◆ **WHAT IS NEEDED**
Recast every line of text in the items below as a Markdown table with two columns, Number and Line, numbering the rows in order and omitting blank lines. Leave the pictures out of the answer.

————————

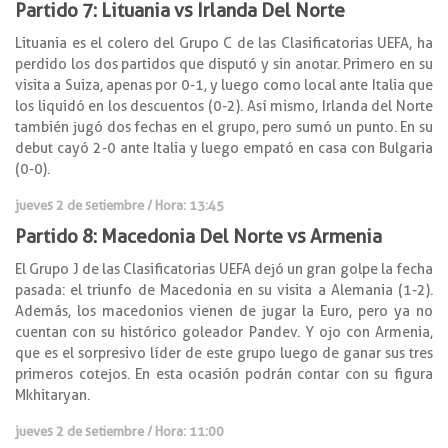
Partido 7: Lituania vs Irlanda Del Norte
Lituania es el colero del Grupo C de las Clasificatorias UEFA, ha
perdido los dos partidos que disputó y sin anotar. Primero en su
visita a Suiza, apenas por 0-1, y luego como local ante Italia que
los liquidó en los descuentos (0-2). Así mismo, Irlanda del Norte
también jugó dos fechas en el grupo, pero sumó un punto. En su
debut cayó 2-0 ante Italia y luego empató en casa con Bulgaria
(0-0).
jueves 2 de setiembre / Hora: 13:45
Partido 8: Macedonia Del Norte vs Armenia
El Grupo J de las Clasificatorias UEFA dejó un gran golpe la fecha
pasada: el triunfo de Macedonia en su visita a Alemania (1-2).
Además, los macedonios vienen de jugar la Euro, pero ya no
cuentan con su histórico goleador Pandev. Y ojo con Armenia,
que es el sorpresivo líder de este grupo luego de ganar sus tres
primeros cotejos. En esta ocasión podrán contar con su figura
Mkhitaryan.
jueves 2 de setiembre / Hora: 11:00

————————

◆ **EXERCISE RESULT**
| Number | Line |
|---|---|
| 1 | Partido 7: Lituania vs Irlanda Del Norte |
| 2 | Lituania es el colero del Grupo C de las Clasificatorias UEFA, ha |
| 3 | perdido los dos partidos que disputó y sin anotar. Primero en su |
| 4 | visita a Suiza, apenas por 0-1, y luego como local ante Italia que |
| 5 | los liquidó en los descuentos (0-2). Así mismo, Irlanda del Norte |
| 6 | también jugó dos fechas en el grupo, pero sumó un punto. En su |
| 7 | debut cayó 2-0 ante Italia y luego empató en casa con Bulgaria |
| 8 | (0-0). |
| 9 | jueves 2 de setiembre / Hora: 13:45 |
| 10 | Partido 8: Macedonia Del Norte vs Armenia |
| 11 | El Grupo J de las Clasificatorias UEFA dejó un gran golpe la fecha |
| 12 | pasada: el triunfo de Macedonia en su visita a Alemania (1-2). |
| 13 | Además, los macedonios vienen de jugar la Euro, pero ya no |
| 14 | cuentan con su histórico goleador Pandev. Y ojo con Armenia, |
| 15 | que es el sorpresivo líder de este grupo luego de ganar sus tres |
| 16 | primeros cotejos. En esta ocasión podrán contar con su figura |
| 17 | Mkhitaryan. |
| 18 | jueves 2 de setiembre / Hora: 11:00 |